*WHAT YOU NEED TO DO:*
Write out, word for word, the part of the listing below that opens with the line containing "or Latino, Native" and closes with the line containing "Two or More Races (5-year", keeping both of those lines and adding no others.

*EXERCISE INPUT:*

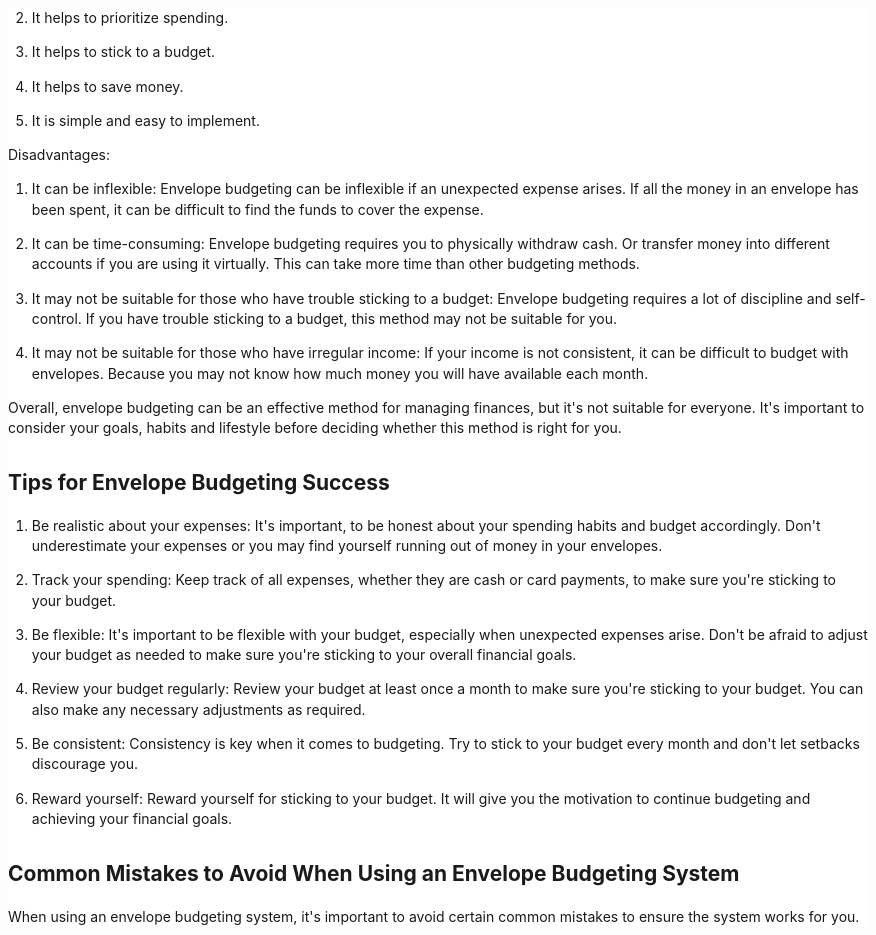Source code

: 2. It helps to prioritize spending.

3. It helps to stick to a budget.

4. It helps to save money.

5. It is simple and easy to implement.

Disadvantages:

1. It can be inflexible: Envelope budgeting can be inflexible if an unexpected expense arises. If all the money in an envelope has been spent, it can be difficult to find the funds to cover the expense.

2. It can be time-consuming: Envelope budgeting requires you to physically withdraw cash. Or transfer money into different accounts if you are using it virtually. This can take more time than other budgeting methods.

3. It may not be suitable for those who have trouble sticking to a budget: Envelope budgeting requires a lot of discipline and self-control. If you have trouble sticking to a budget, this method may not be suitable for you.

4. It may not be suitable for those who have irregular income: If your income is not consistent, it can be difficult to budget with envelopes. Because you may not know how much money you will have available each month.

Overall, envelope budgeting can be an effective method for managing finances, but it's not suitable for everyone. It's important to consider your goals, habits and lifestyle before deciding whether this method is right for you.

## Tips for Envelope Budgeting Success

1. Be realistic about your expenses: It's important, to be honest about your spending habits and budget accordingly. Don't underestimate your expenses or you may find yourself running out of money in your envelopes.

2. Track your spending: Keep track of all expenses, whether they are cash or card payments, to make sure you're sticking to your budget.

3. Be flexible: It's important to be flexible with your budget, especially when unexpected expenses arise. Don't be afraid to adjust your budget as needed to make sure you're sticking to your overall financial goals.

4. Review your budget regularly: Review your budget at least once a month to make sure you're sticking to your budget. You can also make any necessary adjustments as required.

5. Be consistent: Consistency is key when it comes to budgeting. Try to stick to your budget every month and don't let setbacks discourage you.

6. Reward yourself: Reward yourself for sticking to your budget. It will give you the motivation to continue budgeting and achieving your financial goals.

## Common Mistakes to Avoid When Using an Envelope Budgeting System

When using an envelope budgeting system, it's important to avoid certain common mistakes to ensure the system works for you.
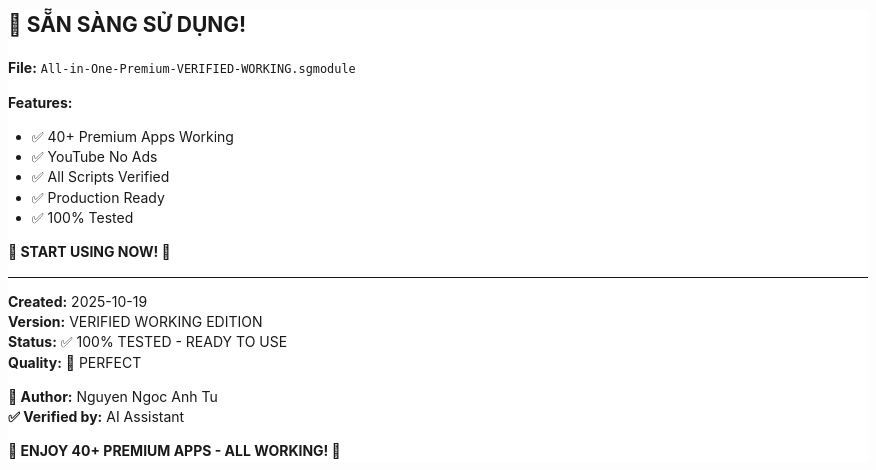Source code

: ## 🎉 SẴN SÀNG SỬ DỤNG!

**File:** `All-in-One-Premium-VERIFIED-WORKING.sgmodule`

**Features:**
- ✅ 40+ Premium Apps Working
- ✅ YouTube No Ads
- ✅ All Scripts Verified
- ✅ Production Ready
- ✅ 100% Tested

**🚀 START USING NOW! 🚀**

---

**Created:** 2025-10-19  
**Version:** VERIFIED WORKING EDITION  
**Status:** ✅ 100% TESTED - READY TO USE  
**Quality:** 💯 PERFECT  

**👤 Author:** Nguyen Ngoc Anh Tu  
**✅ Verified by:** AI Assistant  

**🎁 ENJOY 40+ PREMIUM APPS - ALL WORKING! 🎁**
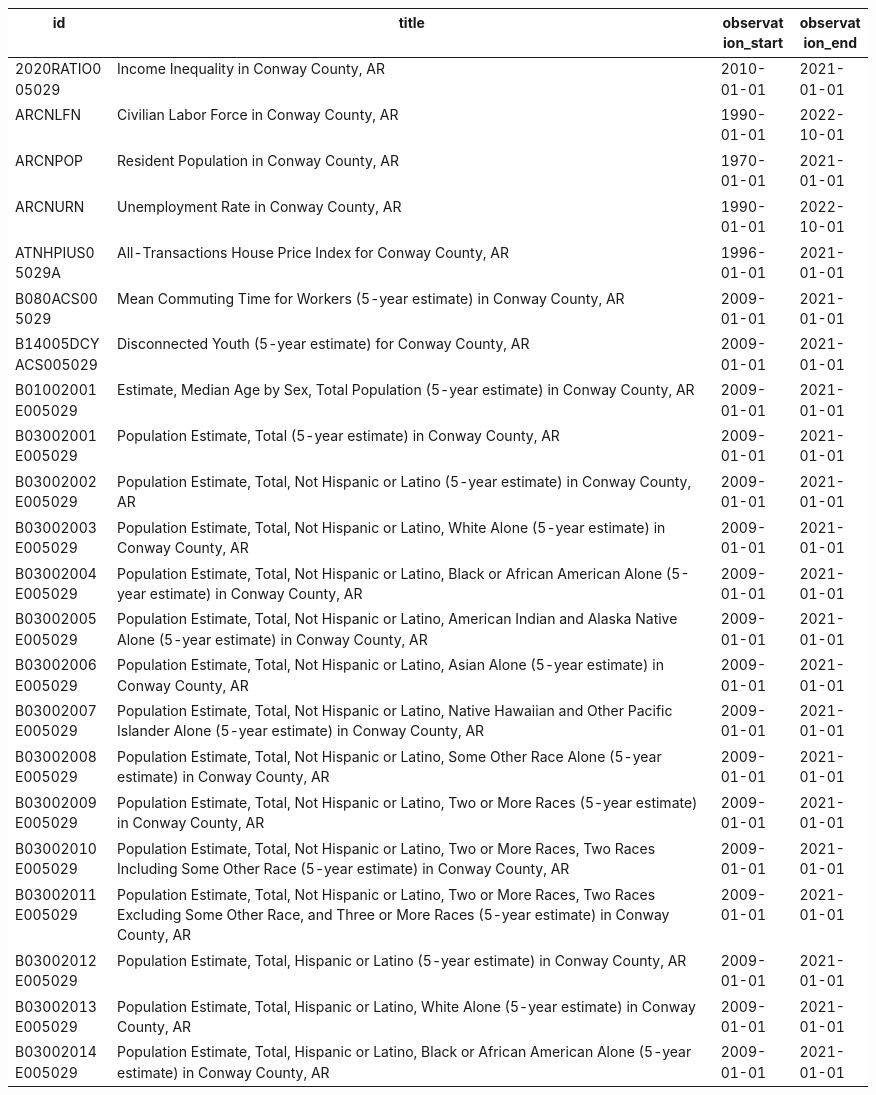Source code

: | id                        | title                                                                                                                                                                      | observation_start   | observation_end   |
|---------------------------|----------------------------------------------------------------------------------------------------------------------------------------------------------------------------|---------------------|-------------------|
| 2020RATIO005029           | Income Inequality in Conway County, AR                                                                                                                                     | 2010-01-01          | 2021-01-01        |
| ARCNLFN                   | Civilian Labor Force in Conway County, AR                                                                                                                                  | 1990-01-01          | 2022-10-01        |
| ARCNPOP                   | Resident Population in Conway County, AR                                                                                                                                   | 1970-01-01          | 2021-01-01        |
| ARCNURN                   | Unemployment Rate in Conway County, AR                                                                                                                                     | 1990-01-01          | 2022-10-01        |
| ATNHPIUS05029A            | All-Transactions House Price Index for Conway County, AR                                                                                                                   | 1996-01-01          | 2021-01-01        |
| B080ACS005029             | Mean Commuting Time for Workers (5-year estimate) in Conway County, AR                                                                                                     | 2009-01-01          | 2021-01-01        |
| B14005DCYACS005029        | Disconnected Youth (5-year estimate) for Conway County, AR                                                                                                                 | 2009-01-01          | 2021-01-01        |
| B01002001E005029          | Estimate, Median Age by Sex, Total Population (5-year estimate) in Conway County, AR                                                                                       | 2009-01-01          | 2021-01-01        |
| B03002001E005029          | Population Estimate, Total (5-year estimate) in Conway County, AR                                                                                                          | 2009-01-01          | 2021-01-01        |
| B03002002E005029          | Population Estimate, Total, Not Hispanic or Latino (5-year estimate) in Conway County, AR                                                                                  | 2009-01-01          | 2021-01-01        |
| B03002003E005029          | Population Estimate, Total, Not Hispanic or Latino, White Alone (5-year estimate) in Conway County, AR                                                                     | 2009-01-01          | 2021-01-01        |
| B03002004E005029          | Population Estimate, Total, Not Hispanic or Latino, Black or African American Alone (5-year estimate) in Conway County, AR                                                 | 2009-01-01          | 2021-01-01        |
| B03002005E005029          | Population Estimate, Total, Not Hispanic or Latino, American Indian and Alaska Native Alone (5-year estimate) in Conway County, AR                                         | 2009-01-01          | 2021-01-01        |
| B03002006E005029          | Population Estimate, Total, Not Hispanic or Latino, Asian Alone (5-year estimate) in Conway County, AR                                                                     | 2009-01-01          | 2021-01-01        |
| B03002007E005029          | Population Estimate, Total, Not Hispanic or Latino, Native Hawaiian and Other Pacific Islander Alone (5-year estimate) in Conway County, AR                                | 2009-01-01          | 2021-01-01        |
| B03002008E005029          | Population Estimate, Total, Not Hispanic or Latino, Some Other Race Alone (5-year estimate) in Conway County, AR                                                           | 2009-01-01          | 2021-01-01        |
| B03002009E005029          | Population Estimate, Total, Not Hispanic or Latino, Two or More Races (5-year estimate) in Conway County, AR                                                               | 2009-01-01          | 2021-01-01        |
| B03002010E005029          | Population Estimate, Total, Not Hispanic or Latino, Two or More Races, Two Races Including Some Other Race (5-year estimate) in Conway County, AR                          | 2009-01-01          | 2021-01-01        |
| B03002011E005029          | Population Estimate, Total, Not Hispanic or Latino, Two or More Races, Two Races Excluding Some Other Race, and Three or More Races (5-year estimate) in Conway County, AR | 2009-01-01          | 2021-01-01        |
| B03002012E005029          | Population Estimate, Total, Hispanic or Latino (5-year estimate) in Conway County, AR                                                                                      | 2009-01-01          | 2021-01-01        |
| B03002013E005029          | Population Estimate, Total, Hispanic or Latino, White Alone (5-year estimate) in Conway County, AR                                                                         | 2009-01-01          | 2021-01-01        |
| B03002014E005029          | Population Estimate, Total, Hispanic or Latino, Black or African American Alone (5-year estimate) in Conway County, AR                                                     | 2009-01-01          | 2021-01-01        |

*EXPECTED ANSWER:*
| B03002007E005029          | Population Estimate, Total, Not Hispanic or Latino, Native Hawaiian and Other Pacific Islander Alone (5-year estimate) in Conway County, AR                                | 2009-01-01          | 2021-01-01        |
| B03002008E005029          | Population Estimate, Total, Not Hispanic or Latino, Some Other Race Alone (5-year estimate) in Conway County, AR                                                           | 2009-01-01          | 2021-01-01        |
| B03002009E005029          | Population Estimate, Total, Not Hispanic or Latino, Two or More Races (5-year estimate) in Conway County, AR                                                               | 2009-01-01          | 2021-01-01        |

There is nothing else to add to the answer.